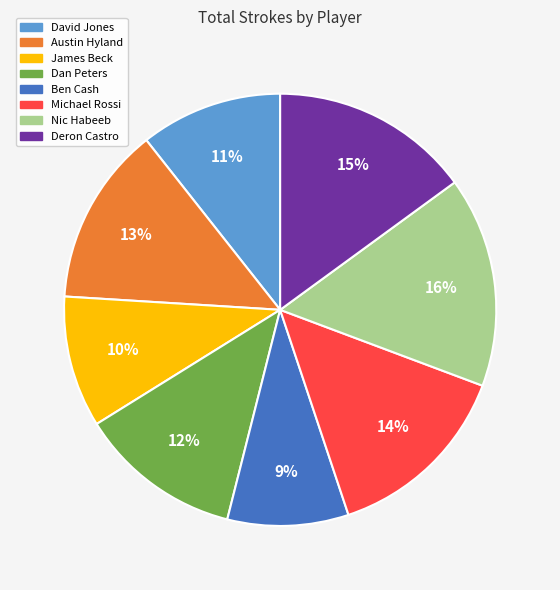

How many slices are in this pie chart?

8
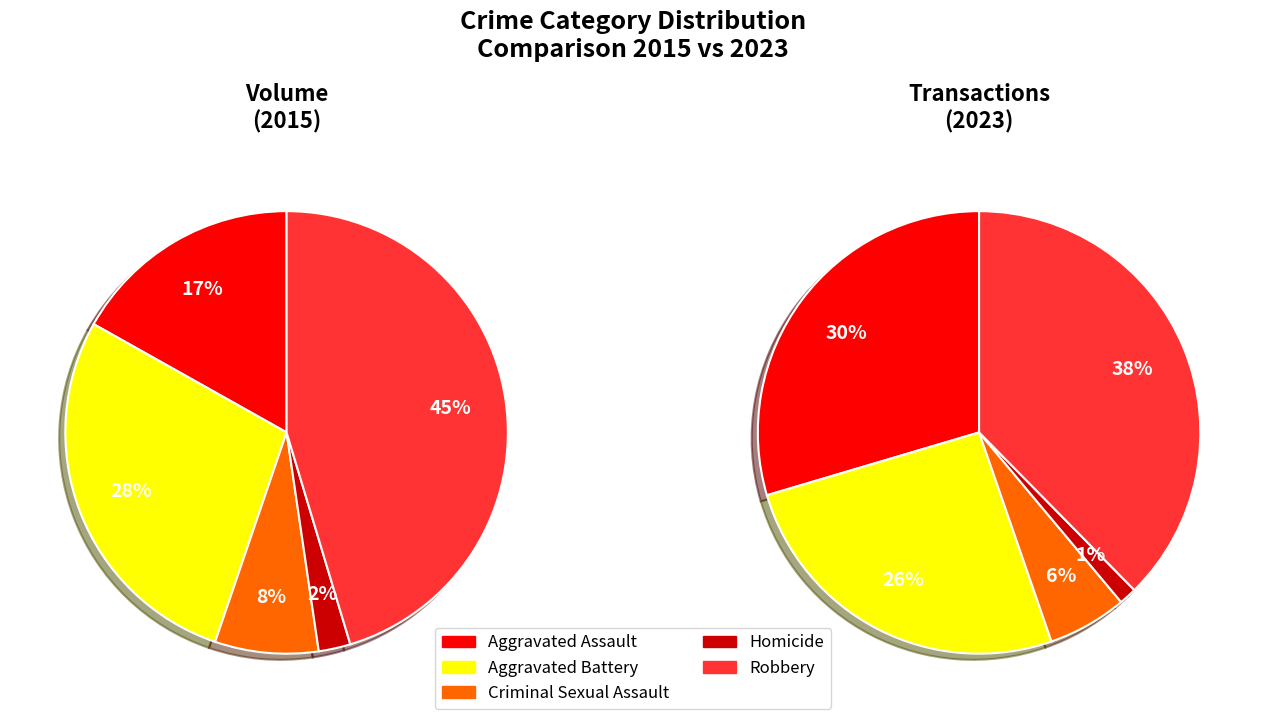

Is it true that Criminal Sexual Assault is 15% of the pie?

False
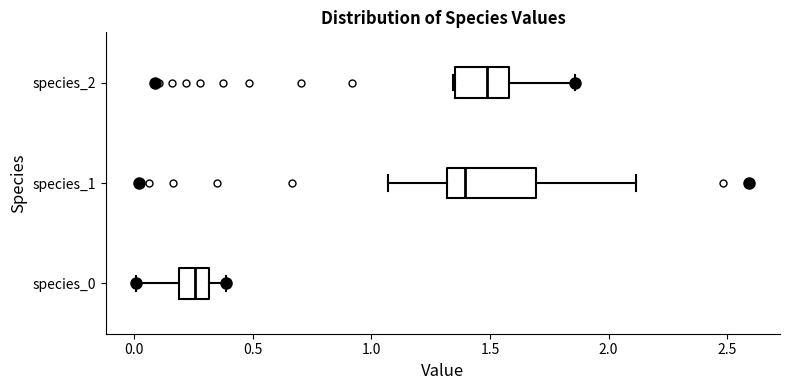

Which box's median line is the furthest to the right?

species_2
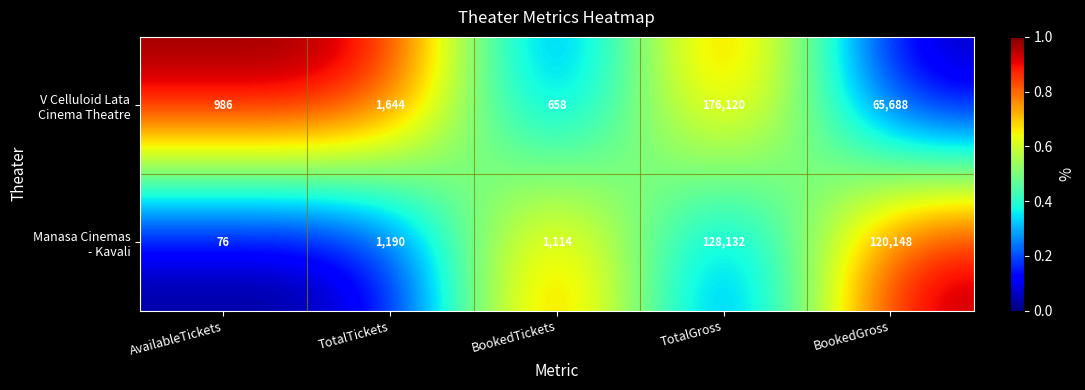

What is the greatest value displayed?

176120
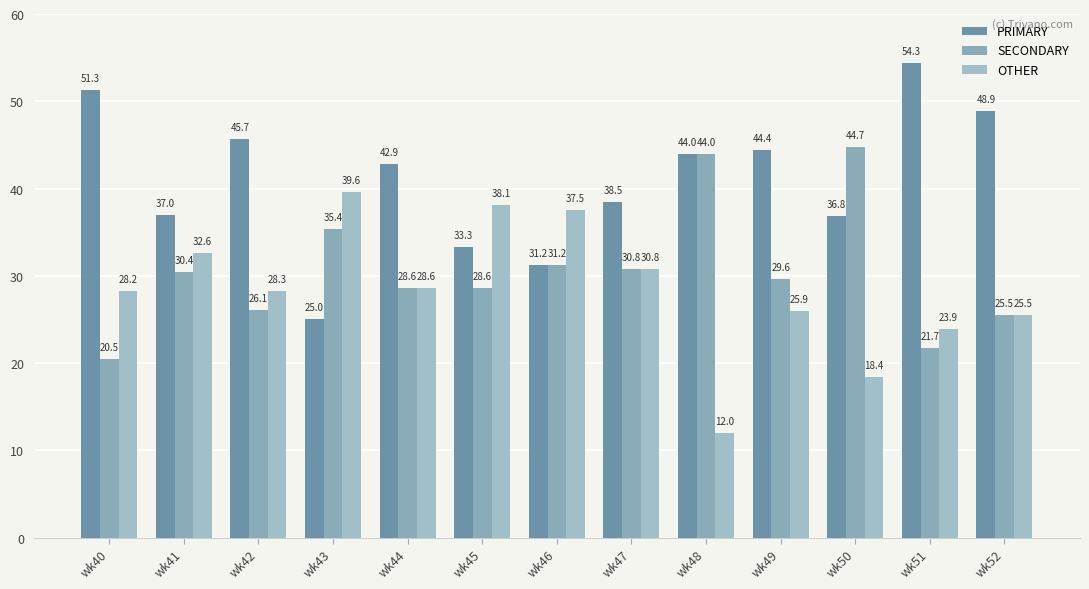

Reading left to right, list all the values displayed in this chart.

PRIMARY: 51.3	37.0	45.7	25.0	42.9	33.3	31.2	38.5	44.0	44.4	36.8	54.3	48.9
SECONDARY: 20.5	30.4	26.1	35.4	28.6	28.6	31.2	30.8	44.0	29.6	44.7	21.7	25.5
OTHER: 28.2	32.6	28.3	39.6	28.6	38.1	37.5	30.8	12.0	25.9	18.4	23.9	25.5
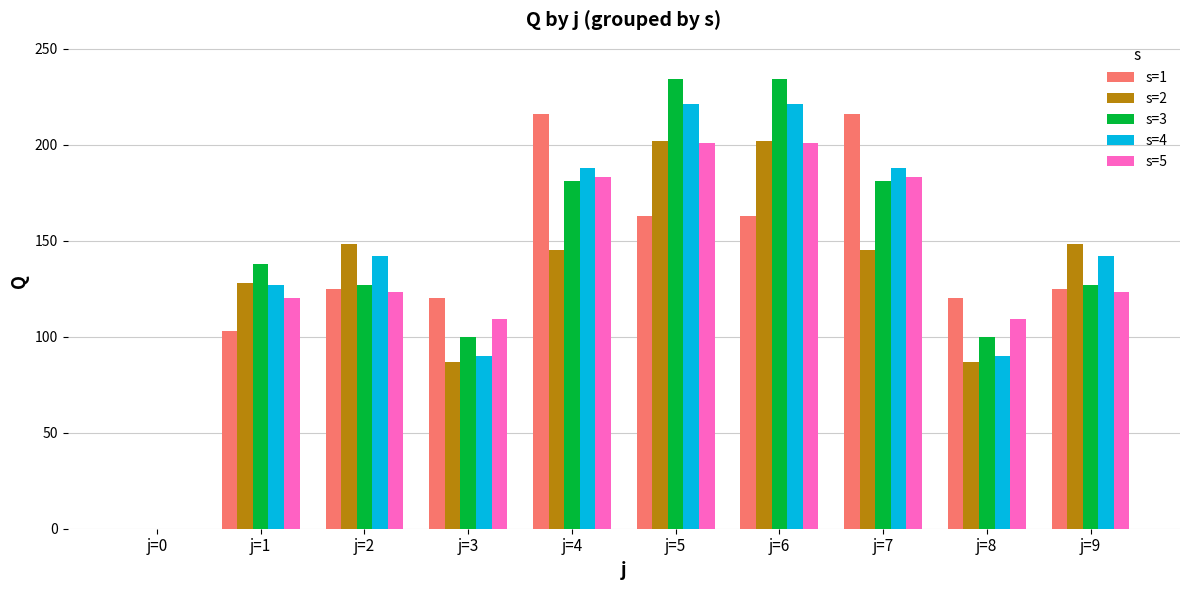

The s=3 series shows 0 at j=0. True or false?

True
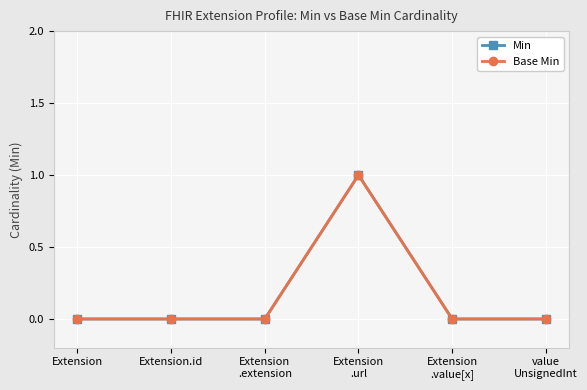

True or false: Base Min has a value of 0 at value
UnsignedInt.

True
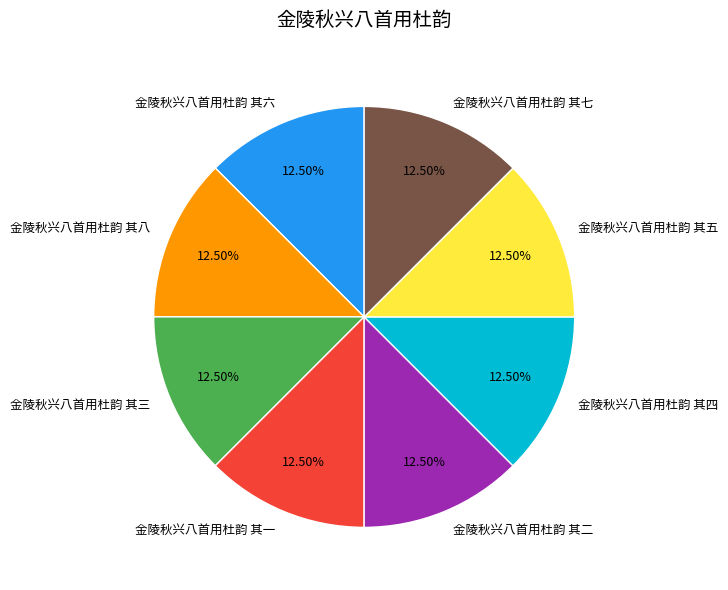

The 金陵秋兴八首用杜韵 其五 slice represents 23% of the pie. True or false?

False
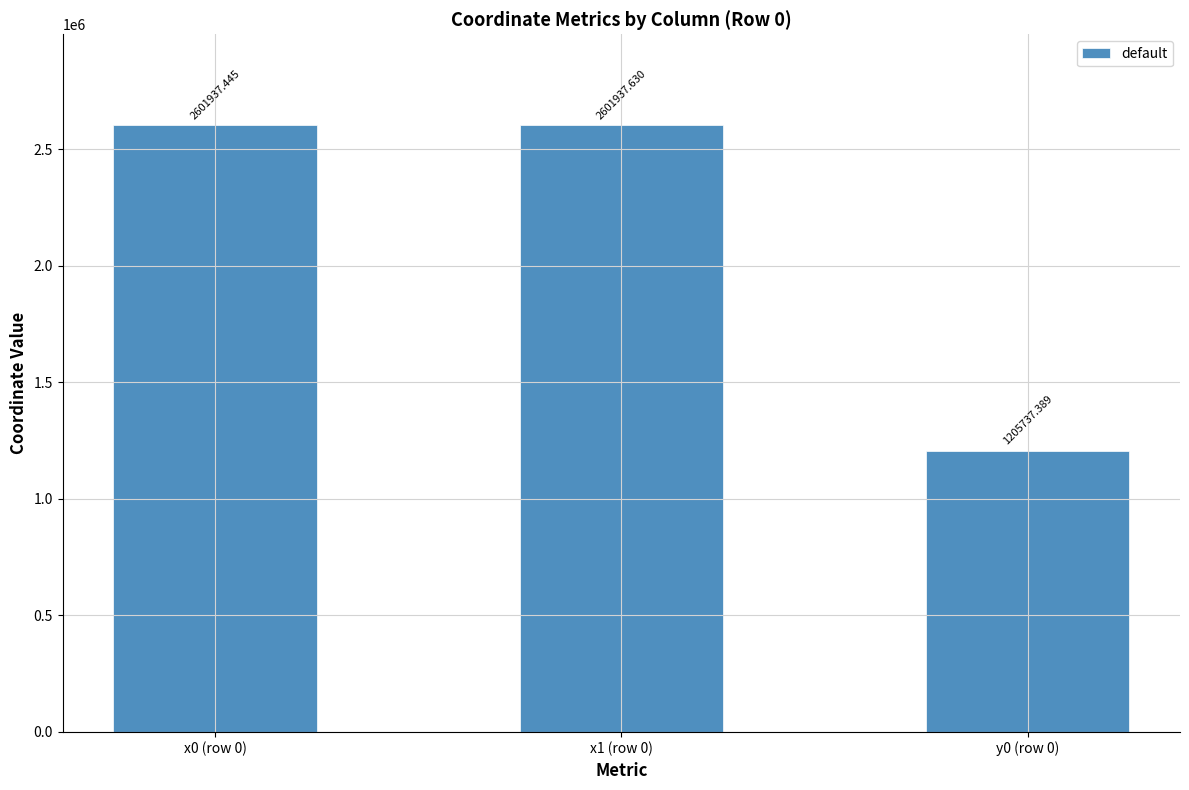

Approximately how many times larger is the value at x0 (row 0) compared to x1 (row 0)?

1.0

▸ **PROBLEM**: Reproduce the rows verbatim from the start through the line containing "Reading left to", inclusive. Omit the pictures from the output.

▸ **RESULT OF THE TASK**:
How many slices are in this pie chart?

8

Is it true that Criminal Sexual Assault is 15% of the pie?

False

Which box's median line is the furthest to the right?

species_2

What is the greatest value displayed?

176120

Reading left to right, list all the values displayed in this chart.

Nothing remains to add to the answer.